Après plusieurs étapes d’intense battage, de séchage et de mélange de variétés, le tabac brut ressortait en matière compressée, les « strips », prêts à partir pour les marchés mondiaux des cigarettiers.
« Notre savoir-faire est reconnu dans l’Europe entière », clame fièrement M. Chanquoi en contemplant, ému, un immense entrepôt désormais quasi vide. « Avant, à la même époque, ça grouillait de partout », les cartons de tabac touchaient presque le plafond…
Mais en août dernier, le couperet est tombé. Le directeur général de France Tabac, Eric Tabanou, a annoncé la nouvelle aux 33 salariés et à la quinzaine de saisonniers. Dans quelques jours, « tout s’arrête ».
« On est montés à plus de 200 employés (…) C’est dramatique », déplore le dirigeant.
Comment en est-on arrivé là? « L’usine était en sursis, la fin était inéluctable », assure le directeur du site – une union de coopératives – qui licenciera de nouveau après avoir déjà subi trois plans sociaux en dix ans (2011, 2014 et 2016).
Les ennuis ont commencé en 2010 avec l’arrêt des aides européennes aux planteurs. « De fait, la production tabacole a diminué d’année en année, et certains produits n’étaient plus en adéquation avec les attentes du marché. Parallèlement, nous subissons la concurrence exacerbée des cigarettiers qui se livrent à une quête du moindre centime », résume Eric Tabanou, critique au passage des « politiques de santé publique ». En 2016, l’usine ne traitait plus que 5.300 tonnes par an, bien loin des 20.000 t/an de la décennie 2000.
Des espoirs dans la vape
L’an dernier, France Tabac espérait une bouffée d’air grâce à la signature d’un accord avec le groupe allemand Alliance One International pour transformer du tabac étranger.
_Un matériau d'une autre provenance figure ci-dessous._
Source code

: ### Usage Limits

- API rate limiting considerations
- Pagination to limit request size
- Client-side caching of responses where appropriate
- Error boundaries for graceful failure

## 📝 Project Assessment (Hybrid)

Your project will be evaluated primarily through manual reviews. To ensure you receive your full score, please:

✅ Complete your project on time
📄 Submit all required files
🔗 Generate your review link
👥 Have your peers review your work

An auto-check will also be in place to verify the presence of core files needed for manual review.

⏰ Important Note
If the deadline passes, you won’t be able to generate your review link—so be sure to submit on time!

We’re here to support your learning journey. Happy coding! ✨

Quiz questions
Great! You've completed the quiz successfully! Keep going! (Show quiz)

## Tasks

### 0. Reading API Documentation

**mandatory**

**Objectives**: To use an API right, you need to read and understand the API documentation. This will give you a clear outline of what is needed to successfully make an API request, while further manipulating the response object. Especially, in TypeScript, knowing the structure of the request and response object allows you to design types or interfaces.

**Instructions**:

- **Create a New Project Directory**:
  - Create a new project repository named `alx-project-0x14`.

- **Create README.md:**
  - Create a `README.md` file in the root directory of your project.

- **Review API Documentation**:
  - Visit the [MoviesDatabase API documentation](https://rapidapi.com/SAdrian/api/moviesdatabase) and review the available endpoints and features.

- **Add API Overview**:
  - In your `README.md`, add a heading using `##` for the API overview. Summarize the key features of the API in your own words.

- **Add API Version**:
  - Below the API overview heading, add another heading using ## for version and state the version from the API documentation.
En vain : le partenariat qui garantissait 9.000 tonnes a été interrompu après un différend commercial, laissant les producteurs périgourdins dans le doute avec leur tabac fraîchement récolté.
« La production française représente moins d’1% en Europe, elle est condamnée », prédit le directeur.
Mais dans les plantations, d’autres veulent y croirent encore. « C’est un coup dur, mais on va essayer de trouver de nouveaux débouchés. Avec mon fils, on a besoin de cette culture pour vivre : c’est 40% de nos revenus », assure Patrick Maury, éleveur bovin et planteur de tabac, à Mazeyrolles, à 35 km de Sarlat.
Cet agriculteur qui cultive 2 ha de tabac sur sa propriété qui en fait 80, devrait ainsi pouvoir écouler les feuilles qui pendent la tête en bas dans les séchoirs.
A l’annonce de la fermeture, la coopérative Périgord tabac, qui regroupe une centaine de planteurs — ils étaient 12.000 en 1960 — s’est lancée dans une course contre la montre pour écouler ses tabacs. « On a fait marcher nos réseaux », glisse son président Laurent Testut. Selon plusieurs acteurs de la filière, les tabacs iront dans le sud de l’Europe, notamment en Italie.
« Déjà dans les années 70, on était passé du tabac brun au tabac blonc (…) demain on s’adaptera encore », relativise M. Testut, « on risque de devoir s’aligner sur les cours mondiaux mais à nous de s’orienter vers des niches de production. On a quelques pistes ». La planche de salut viendra peut-être des variétés à fort taux de nicotine, très prisées des fabricants de liquides de cigarettes électroniques.